One speaker was Diane Ash, a prevention specialist for the Lawrence School District, who spoke on the effects of drugs. She in formed students about how drugs that people may think are safe or that leave your system immediately after the effects have worn off, can actually stay in the system for a very long time and have permanent effects on the brain and the body.
"I hope that I stimulate conversations and cause people to talk about things. I hope they get discussed and maybe looked at in a different light," said Ash.
Another speaker was a nurse from ENCARE, Emergency Nurses Cancel Alcohol Related Emergencies. He showed students a slide show depicting several accidents of people who have decided to drink and drive. He also told a few of his experiences working in the emergency room.
"The ENCARE session was informative, it provided knowledge with also a little bit of scare. It made you think," said senior Chris Brown.
"The ENCARE session was very informative and slightly disturbing," said junior Anthony McClintock.
The three simulators gave students opportunities to feel some of the dangers without having any of the long-term effects that they can have. Students got to drive golf carts while wearing drunk-simulating goggles, ride in a 5 mph crash simulator, and participate in a seat belt relay.
"It was an eye-opening experience.

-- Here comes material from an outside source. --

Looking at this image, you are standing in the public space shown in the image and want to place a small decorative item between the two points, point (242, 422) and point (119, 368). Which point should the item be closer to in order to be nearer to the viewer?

The dangers of driving drunk are real," said senior DeAnna Darting.
Students had to drive through an obstacle course and try not to hit cones. Throughout the whole day, only one student successfully completed the course without hitting anything.
"Those cones are lucky they aren't real people," said junior Hans Broers.
In the crash simulator, students were strapped into a machine that simulated the impact of a 5 mph crash.
"Using the convincer is a good way to demonstrate a head on collision at only 5 mph, just to imagine how bad it would be at 70 mph," said junior Mike Erickson.
BHS junior Tyler Trowbridge was the driver of a vehicle for a simulated fatal crash for students to see the actions of rescue personnel in such a situation. Seniors Lindsey Poage and Suzie Weege were the other make-believe "victims" of the crash, with Poage being loaded into a helicopter to be flighted to a hospital. Fire and police personnel demonstrated how victims were rescued from the crashed vehicle.
Lunch was served by Subway and KLZR was on hand for musical entertainment and with prize giveaways.
Overall, the day was a success. Sponsor and school resource officer Mike Gammage said in his speech at the beginning of the day, "You never hit a home run your first time out, but we're hoping for at least a double or a triple with this day."
After the event, he said, "It went above and beyond my expectations. I've received nothing but positive comments from teachers, parents, and especially students."
BHS is planning on holding the event again next year.
"I'd love to see a Safety Day and Make a Difference Day run in the same format next year," said BHS assistant principal Allen Poplin.